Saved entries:
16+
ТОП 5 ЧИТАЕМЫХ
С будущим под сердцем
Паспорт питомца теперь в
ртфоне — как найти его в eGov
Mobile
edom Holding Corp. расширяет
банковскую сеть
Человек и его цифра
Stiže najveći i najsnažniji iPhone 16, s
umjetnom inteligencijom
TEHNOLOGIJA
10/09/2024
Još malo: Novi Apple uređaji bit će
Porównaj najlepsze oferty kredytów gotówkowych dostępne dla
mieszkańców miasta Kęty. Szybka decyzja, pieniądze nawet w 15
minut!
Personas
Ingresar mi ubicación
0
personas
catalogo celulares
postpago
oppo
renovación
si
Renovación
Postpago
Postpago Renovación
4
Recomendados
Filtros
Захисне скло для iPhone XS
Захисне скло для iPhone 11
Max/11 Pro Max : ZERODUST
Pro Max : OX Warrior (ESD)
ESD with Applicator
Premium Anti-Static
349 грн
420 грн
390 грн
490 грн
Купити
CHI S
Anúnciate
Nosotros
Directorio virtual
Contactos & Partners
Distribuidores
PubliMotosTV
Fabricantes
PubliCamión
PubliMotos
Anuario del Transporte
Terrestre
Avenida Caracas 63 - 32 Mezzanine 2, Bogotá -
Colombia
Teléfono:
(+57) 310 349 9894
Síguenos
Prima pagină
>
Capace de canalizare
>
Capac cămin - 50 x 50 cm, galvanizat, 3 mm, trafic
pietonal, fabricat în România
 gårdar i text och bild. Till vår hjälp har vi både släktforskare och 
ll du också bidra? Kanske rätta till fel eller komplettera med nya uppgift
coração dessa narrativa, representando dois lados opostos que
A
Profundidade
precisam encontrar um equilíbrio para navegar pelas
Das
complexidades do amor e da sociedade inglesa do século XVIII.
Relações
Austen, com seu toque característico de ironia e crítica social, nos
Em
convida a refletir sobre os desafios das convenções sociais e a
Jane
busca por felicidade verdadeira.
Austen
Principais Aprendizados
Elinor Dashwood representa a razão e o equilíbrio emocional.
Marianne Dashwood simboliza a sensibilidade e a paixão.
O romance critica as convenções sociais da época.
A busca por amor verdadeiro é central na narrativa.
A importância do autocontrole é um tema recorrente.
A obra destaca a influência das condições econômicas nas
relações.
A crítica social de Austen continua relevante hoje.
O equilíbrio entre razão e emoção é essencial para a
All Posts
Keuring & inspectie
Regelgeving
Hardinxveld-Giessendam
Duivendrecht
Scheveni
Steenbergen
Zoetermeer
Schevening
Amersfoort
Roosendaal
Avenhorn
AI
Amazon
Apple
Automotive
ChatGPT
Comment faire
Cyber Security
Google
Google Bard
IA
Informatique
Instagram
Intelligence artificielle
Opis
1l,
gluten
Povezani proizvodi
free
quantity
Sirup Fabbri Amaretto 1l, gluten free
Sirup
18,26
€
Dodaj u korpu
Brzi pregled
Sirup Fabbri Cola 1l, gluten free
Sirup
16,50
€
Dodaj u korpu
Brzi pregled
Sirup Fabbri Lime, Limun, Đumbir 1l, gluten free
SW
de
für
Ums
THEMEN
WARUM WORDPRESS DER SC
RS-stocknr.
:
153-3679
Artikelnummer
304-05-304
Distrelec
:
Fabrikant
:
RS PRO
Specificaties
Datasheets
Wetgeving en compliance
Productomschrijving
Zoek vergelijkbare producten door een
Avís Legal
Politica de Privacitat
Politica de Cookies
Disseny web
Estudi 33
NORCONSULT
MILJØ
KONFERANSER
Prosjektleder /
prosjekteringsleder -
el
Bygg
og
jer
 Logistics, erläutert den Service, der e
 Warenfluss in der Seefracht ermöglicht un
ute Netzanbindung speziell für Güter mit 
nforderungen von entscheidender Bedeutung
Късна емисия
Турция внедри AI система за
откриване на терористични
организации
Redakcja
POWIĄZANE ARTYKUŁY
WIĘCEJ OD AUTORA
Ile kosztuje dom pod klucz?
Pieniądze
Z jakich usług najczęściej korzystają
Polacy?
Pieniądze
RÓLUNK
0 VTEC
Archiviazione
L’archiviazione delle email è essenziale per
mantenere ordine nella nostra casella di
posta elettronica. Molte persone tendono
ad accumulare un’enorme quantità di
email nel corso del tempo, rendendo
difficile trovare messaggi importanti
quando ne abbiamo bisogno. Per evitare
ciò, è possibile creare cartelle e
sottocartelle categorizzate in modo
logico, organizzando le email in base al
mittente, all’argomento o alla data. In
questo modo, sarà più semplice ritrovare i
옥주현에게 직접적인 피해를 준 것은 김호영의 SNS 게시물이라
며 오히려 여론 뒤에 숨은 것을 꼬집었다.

*WORK REQUEST*.
Having read the entries above, repeat them exactly.

*TASK RESPONSE*.
16+
ТОП 5 ЧИТАЕМЫХ
С будущим под сердцем
Паспорт питомца теперь в
ртфоне — как найти его в eGov
Mobile
edom Holding Corp. расширяет
банковскую сеть
Человек и его цифра
Stiže najveći i najsnažniji iPhone 16, s
umjetnom inteligencijom
TEHNOLOGIJA
10/09/2024
Još malo: Novi Apple uređaji bit će
Porównaj najlepsze oferty kredytów gotówkowych dostępne dla
mieszkańców miasta Kęty. Szybka decyzja, pieniądze nawet w 15
minut!
Personas
Ingresar mi ubicación
0
personas
catalogo celulares
postpago
oppo
renovación
si
Renovación
Postpago
Postpago Renovación
4
Recomendados
Filtros
Захисне скло для iPhone XS
Захисне скло для iPhone 11
Max/11 Pro Max : ZERODUST
Pro Max : OX Warrior (ESD)
ESD with Applicator
Premium Anti-Static
349 грн
420 грн
390 грн
490 грн
Купити
CHI S
Anúnciate
Nosotros
Directorio virtual
Contactos & Partners
Distribuidores
PubliMotosTV
Fabricantes
PubliCamión
PubliMotos
Anuario del Transporte
Terrestre
Avenida Caracas 63 - 32 Mezzanine 2, Bogotá -
Colombia
Teléfono:
(+57) 310 349 9894
Síguenos
Prima pagină
>
Capace de canalizare
>
Capac cămin - 50 x 50 cm, galvanizat, 3 mm, trafic
pietonal, fabricat în România
 gårdar i text och bild. Till vår hjälp har vi både släktforskare och 
ll du också bidra? Kanske rätta till fel eller komplettera med nya uppgift
coração dessa narrativa, representando dois lados opostos que
A
Profundidade
precisam encontrar um equilíbrio para navegar pelas
Das
complexidades do amor e da sociedade inglesa do século XVIII.
Relações
Austen, com seu toque característico de ironia e crítica social, nos
Em
convida a refletir sobre os desafios das convenções sociais e a
Jane
busca por felicidade verdadeira.
Austen
Principais Aprendizados
Elinor Dashwood representa a razão e o equilíbrio emocional.
Marianne Dashwood simboliza a sensibilidade e a paixão.
O romance critica as convenções sociais da época.
A busca por amor verdadeiro é central na narrativa.
A importância do autocontrole é um tema recorrente.
A obra destaca a influência das condições econômicas nas
relações.
A crítica social de Austen continua relevante hoje.
O equilíbrio entre razão e emoção é essencial para a
All Posts
Keuring & inspectie
Regelgeving
Hardinxveld-Giessendam
Duivendrecht
Scheveni
Steenbergen
Zoetermeer
Schevening
Amersfoort
Roosendaal
Avenhorn
AI
Amazon
Apple
Automotive
ChatGPT
Comment faire
Cyber Security
Google
Google Bard
IA
Informatique
Instagram
Intelligence artificielle
Opis
1l,
gluten
Povezani proizvodi
free
quantity
Sirup Fabbri Amaretto 1l, gluten free
Sirup
18,26
€
Dodaj u korpu
Brzi pregled
Sirup Fabbri Cola 1l, gluten free
Sirup
16,50
€
Dodaj u korpu
Brzi pregled
Sirup Fabbri Lime, Limun, Đumbir 1l, gluten free
SW
de
für
Ums
THEMEN
WARUM WORDPRESS DER SC
RS-stocknr.
:
153-3679
Artikelnummer
304-05-304
Distrelec
:
Fabrikant
:
RS PRO
Specificaties
Datasheets
Wetgeving en compliance
Productomschrijving
Zoek vergelijkbare producten door een
Avís Legal
Politica de Privacitat
Politica de Cookies
Disseny web
Estudi 33
NORCONSULT
MILJØ
KONFERANSER
Prosjektleder /
prosjekteringsleder -
el
Bygg
og
jer
 Logistics, erläutert den Service, der e
 Warenfluss in der Seefracht ermöglicht un
ute Netzanbindung speziell für Güter mit 
nforderungen von entscheidender Bedeutung
Късна емисия
Турция внедри AI система за
откриване на терористични
организации
Redakcja
POWIĄZANE ARTYKUŁY
WIĘCEJ OD AUTORA
Ile kosztuje dom pod klucz?
Pieniądze
Z jakich usług najczęściej korzystają
Polacy?
Pieniądze
RÓLUNK
0 VTEC
Archiviazione
L’archiviazione delle email è essenziale per
mantenere ordine nella nostra casella di
posta elettronica. Molte persone tendono
ad accumulare un’enorme quantità di
email nel corso del tempo, rendendo
difficile trovare messaggi importanti
quando ne abbiamo bisogno. Per evitare
ciò, è possibile creare cartelle e
sottocartelle categorizzate in modo
logico, organizzando le email in base al
mittente, all’argomento o alla data. In
questo modo, sarà più semplice ritrovare i
옥주현에게 직접적인 피해를 준 것은 김호영의 SNS 게시물이라
며 오히려 여론 뒤에 숨은 것을 꼬집었다.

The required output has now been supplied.